Le riz : culture emblématique de Camargue
La culture de riz en Camargue s'est développée après la Seconde Guerre mondiale. Dans les années soixante, on comptait 35 000 ha de rizières pour une production avoisinant les 150 000 tonnes. La surface et la production (environ 80 000 tonnes) ont bien baissé depuis. "À l'époque, la France était autosuffisante en riz, ce qui n'est plus le cas aujourd'hui", indique le président des riziculteurs Bertrand Mazel. "Cette culture est vitale pour la Camargue. Elle apporte de l'eau douce qui permet de dessaler les sols et de pratiquer d'autres cultures. De nombreux riziculteurs sont aussi des manadiers comme les Cuillé, les Jalabert, les Mailhan. Il est logique que la feria de septembre porte le nom de feria du riz, car Arles compte encore une petite centaine de riziculteurs".

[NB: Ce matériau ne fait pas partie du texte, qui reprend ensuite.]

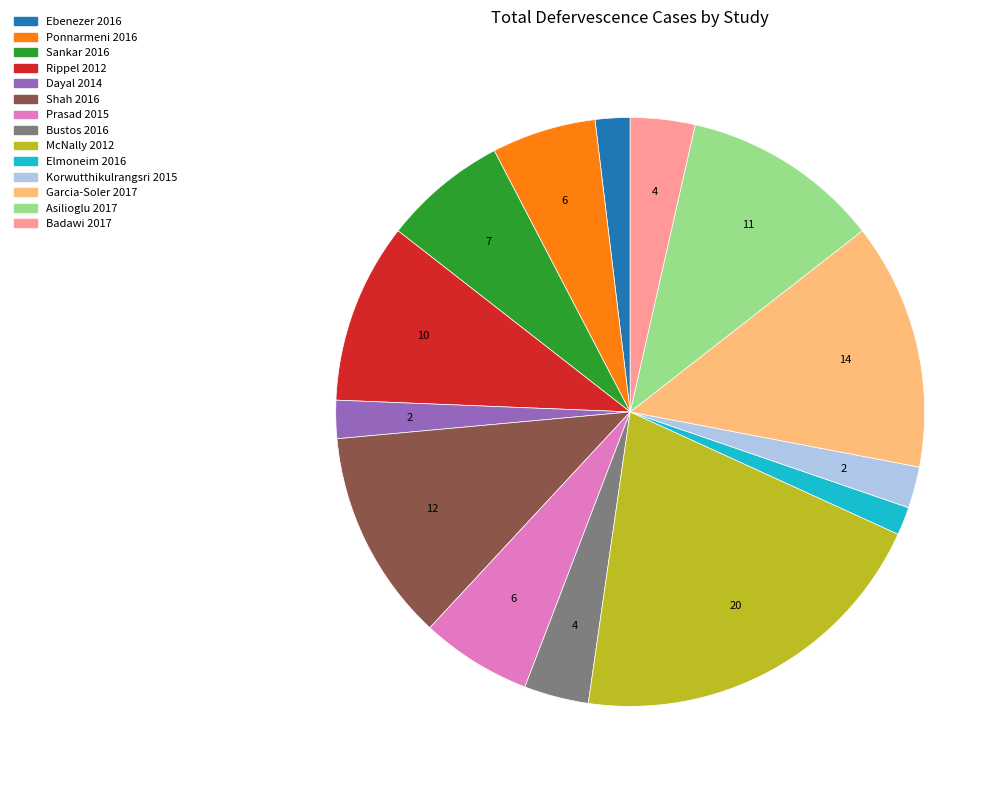

Does any single category account for the majority?

No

Selon Pierre Raviol, adjoint au maire et riziculteur, cette dénomination ne remonte qu'à 1984. "Le maire de l'époque, Jean-Pierre Camoin, avait décidé de changer de nom à ce que l'on appelait alors la feria des Vendanges. Et c'est normal car il y a plus de rizières que de vignes sur notre commune d'Arles".

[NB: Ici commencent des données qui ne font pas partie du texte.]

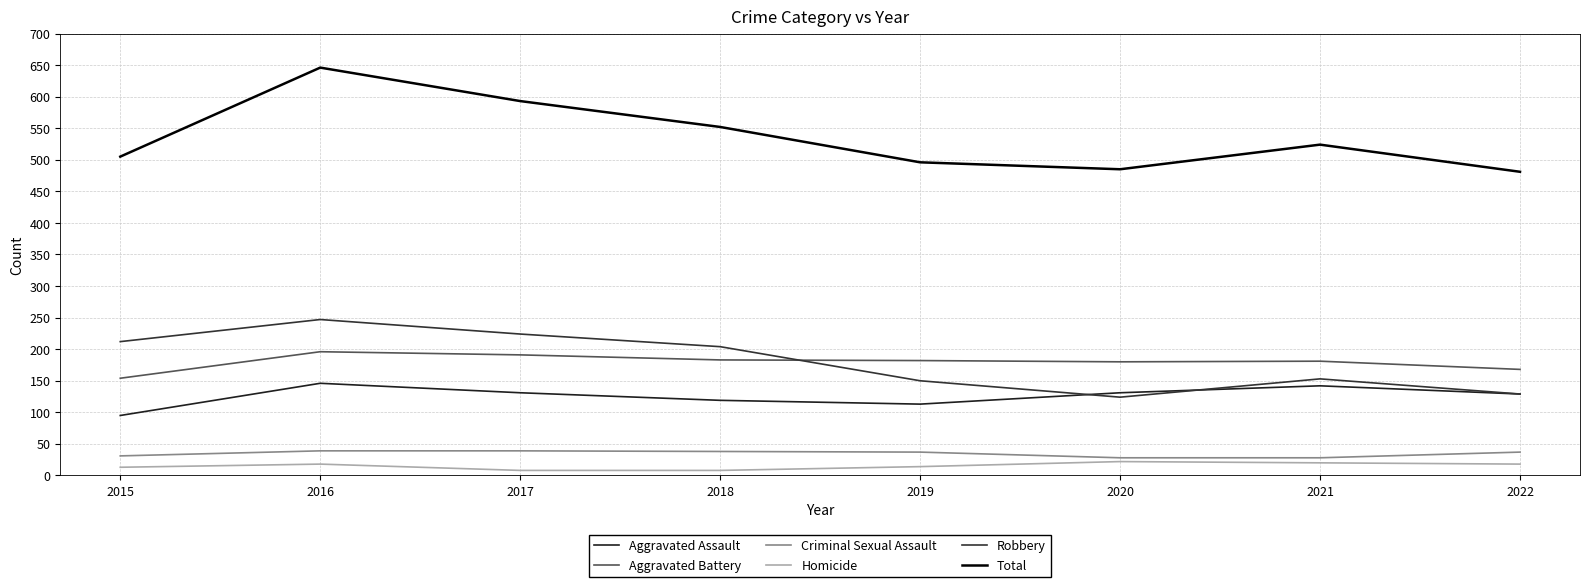

What is the spread (max minus min) of values at 2019?

482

"Je suis passionnée de cette culture mais pas au point de prendre la suite de mon père. J'ai une autre vocation : je suis infirmière. Mais je sais que les temps sont difficiles pour les agriculteurs. En devenant l'ambassadrice du Riz, je donne un peu de moi, de mon temps, pour les encourager. Je vais faire le maximum pour être présente aux multiples manifestations sur Arles. Après la feria, il y aura bien sûr la fête des Prémices du Riz, avec le corso, qui sera le temps fort de ce mois de septembre. J'invite tout le monde à venir nous voir défiler en ville avec les chars."
Cavalière émérite
Pour Maëlys, les liens avec les traditions camarguaises ne se limitent pas à son rôle d'ambassadrice. Depuis l'âge de trois ans, elle monte à cheval et ne cache pas sa préférence pour le cheval Camargue. "J'ai commencé les concours d'équitation de travail en 2018. J'ai participé aux championnats de France et aux championnats d'Europe. Je me suis classée deux fois troisième, en maniabilité et en tri de bétail. Le Camargue est parfait, car il est polyvalent, très maniable. C'est un vrai plaisir de le monter".
La 22ᵉ ambassadrice du Riz aura tout le loisir de montrer sa dextérité à cheval durant les trois ans de son engagement au service de l'association mettant en valeur la plus importante des cultures camarguaises.
(1) Vendredi 18 septembre : arrivée de l'ambassadrice du Riz par le Rhône à 18h30, quai Saint-Pierre à Trinquetaille. 19h : présentation de la gerbe des Prémices du Riz à la confrérie du Riz, puis bénédiction du riz nouveau à l'église Saint-Pierre. Samedi 19 septembre à 21 h, grand corso nocturne, défilé de Tinquetaille au bd des Lices. Dimanche 20 septembre à 10h, grand corso.